Dataset excerpts:
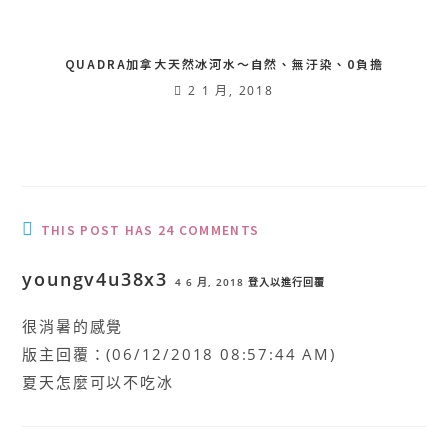
QUADRA加拿大天然冰河水〜自然、無汙染、0負擔
2 1 月, 2018
THIS POST HAS 24 COMMENTS
youngv4u38x3
4 6 月, 2018
登入以進行回覆
很消暑的感覺
版主回覆：(06/12/2018 08:57:44 AM)
夏天怎麼可以不吃冰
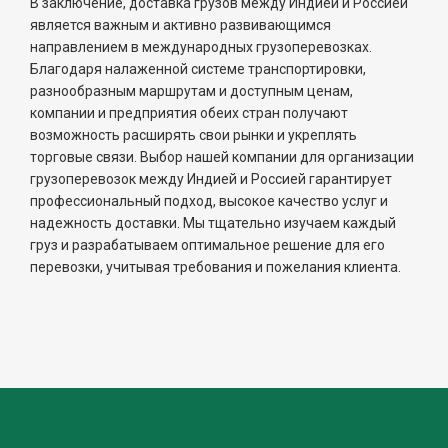
В заключение, доставка грузов между Индией и Россией
является важным и активно развивающимся
направлением в международных грузоперевозках.
Благодаря налаженной системе транспортировки,
разнообразным маршрутам и доступным ценам,
компании и предприятия обеих стран получают
возможность расширять свои рынки и укреплять
торговые связи. Выбор нашей компании для организации
грузоперевозок между Индией и Россией гарантирует
профессиональный подход, высокое качество услуг и
надежность доставки. Мы тщательно изучаем каждый
груз и разрабатываем оптимальное решение для его
перевозки, учитывая требования и пожелания клиента.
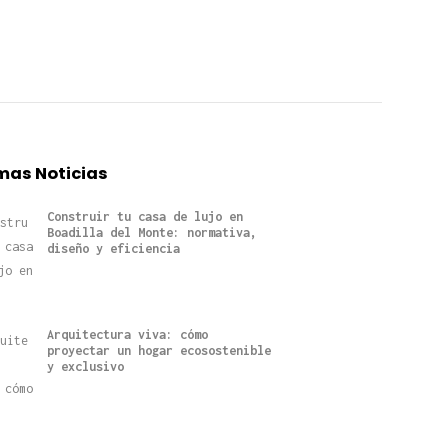
mas Noticias
Construir tu casa de lujo en
Boadilla del Monte: normativa,
diseño y eficiencia
Arquitectura viva: cómo
proyectar un hogar ecosostenible
y exclusivo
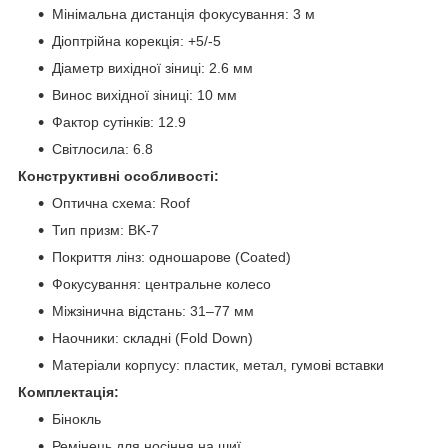
Мінімальна дистанція фокусування: 3 м
Діоптрійна корекція: +5/-5
Діаметр вихідної зіниці: 2.6 мм
Винос вихідної зіниці: 10 мм
Фактор сутінків: 12.9
Світлосила: 6.8
Конструктивні особливості:
Оптична схема: Roof
Тип призм: BK-7
Покриття лінз: одношарове (Coated)
Фокусування: центральне колесо
Міжзінична відстань: 31–77 мм
Наочники: складні (Fold Down)
Матеріали корпусу: пластик, метал, гумові вставки
Комплектація:
Бінокль
Ремінець для носіння на шиї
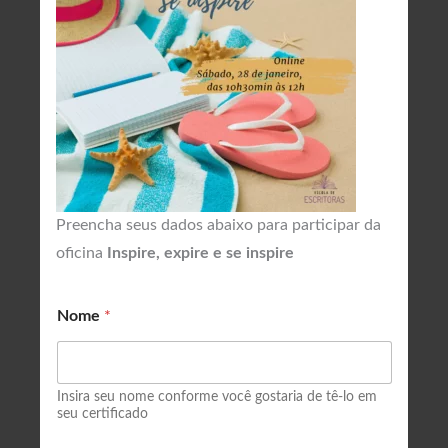
Preencha seus dados abaixo para participar da
oficina
Inspire, expire e se inspire
Nome
*
Insira seu nome conforme você gostaria de tê-lo em
seu certificado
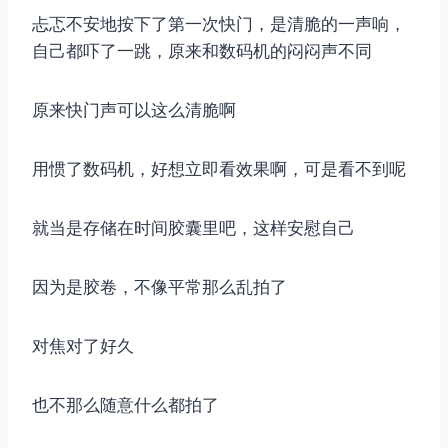
忐忑不安地按下了第一次快门，是清脆的一声响，
自己都吓了一跳，原来和数码机的闷闷声不同
原来快门声可以这么清脆啊
用惯了数码机，好想立即看效果啊，可是看不到呢
就当是存储在时间胶囊里吧，这样安慰自己
因为是胶卷，不像平常那么乱拍了
对焦对了好久
也不那么随意什么都拍了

What you should do: Across the material, report every line that has the word "Россией".

Exercise answer:
В заключение, доставка грузов между Индией и Россией
грузоперевозок между Индией и Россией гарантирует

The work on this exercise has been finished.